В России все эти факторы преломлялись несколько специфически, причем особенно в советский период. До 1917 года Средневековье казалось – и в каком-то смысле было – особенно близким: крепостное право было свежо в коллективной памяти, а технологическая отсталость, сословный строй и монархия вообще никуда не исчезли. Конечно, в центре внимания российских историков были проблемы «своего» Средневековья. Но «чужое», то есть западное, Средневековье привлекало в России внимание, несопоставимое с тем, каким зарубежная история пользовалась в западноевропейских странах. При этом если Древней Русью и Византией занимались историки разных политических ориентаций, в том числе (если не преимущественно) весьма консервативных, то западное Средневековье привлекало в основном (хотя и не исключительно) западников и людей либерального лагеря. Именно Запад был образцом такого развития, которое вело от феодализма к капитализму и от патриархальной монархии к вожделенному парламентаризму. Особенно ценным был вклад русских дореволюционных историков в изучение средневековой аграрной истории – они были среди первых, кто благодаря опыту жизни в отсталой крестьянской России сумел оценить важность этого поля исследований.

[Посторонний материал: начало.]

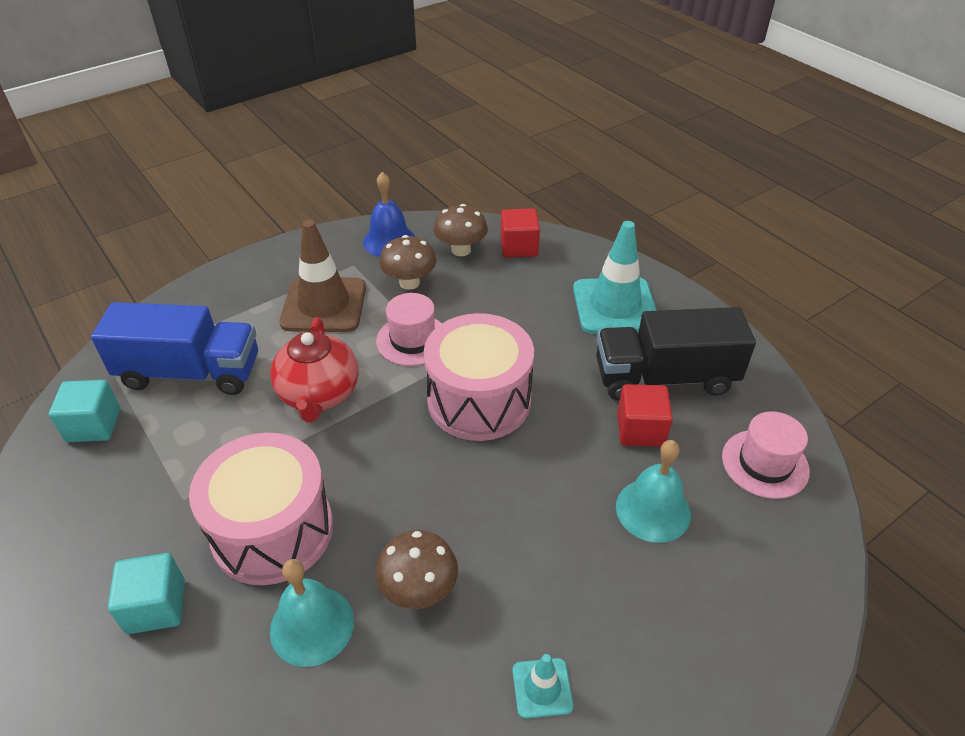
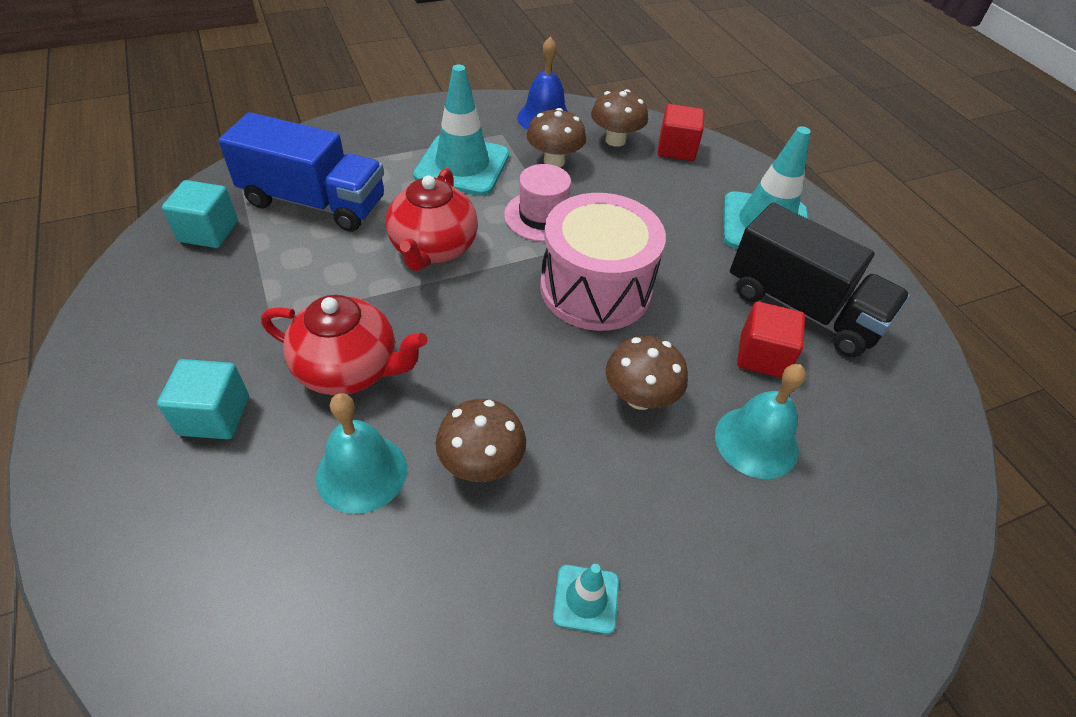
camera: 10 degrees right, 5 degrees up
pink drum [189,433,333,585] -> red teapot [261,295,428,395]
brown traffic cone [280,220,366,332] -> turquoise traffic cone [413,65,509,196]
black truck [596,307,756,401] -> black truck turned 150 degrees counterclockwise [730,202,910,357]
pink hat [722,411,810,499] -> none
none -> brown mushroom [606,336,688,410]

П. Г. Виноградов, А. Н. Савин, Н. И. Кареев, М. М. Ковалевский, И. В. Лучицкий стали европейски признанными классиками в этой области.
На этом фоне неудивительно, что изучение средневекового Запада заняло особое место в советской историографии. Оно опиралось на прочные традиции и вместе с тем находилось в некотором удалении от тех сюжетов, которые попали в центр рождающейся марксисткой историографии. Западное Средневековье было политизировано существенно меньше, чем даже история Древней Руси12. Правда, марксисты появились и среди медиевистов, и представители старой школы вынуждены были заявлять, что именно у такой молодежи они должны учиться марксизму13, но все-таки медиевистика по меркам времени оставалась сравнительно тихой гаванью. Еще в 1930‑е годы в ней сохранялось место даже для открыто немарксистских ученых, как, например, Д. М. Петрушевский. Их, правда, порой клеймили как буржуазных историков, но все-таки не расстреливали и не отправляли в ГУЛАГ, как многих более близких к политике коллег.
Конечно же, по мере формирования сталинизма чрезмерно вольнодумствовать стало опасно и медиевистам. Многие из них отказались тогда от теоретических поисков, которыми грешили в молодые годы14, и научились громогласно вещать марксистские истины («Сказал я, и стошнило меня», как в частной беседе высказался однажды по поводу им же произнесенной пафосной речи глава медиевистов академик Е. А. Косминский)15. Для многих чудом избежавших репрессий опыт ужаса оказался настолько сильной травмой, что даже и тогда, когда отступления от буквы учения вновь стали в какой-то мере возможными, у них для этого не осталось душевных сил16. А следующие поколения советских историков, уже воспитанные советской системой, в большинстве своем вообще не имели вкуса к интеллектуальной независимости.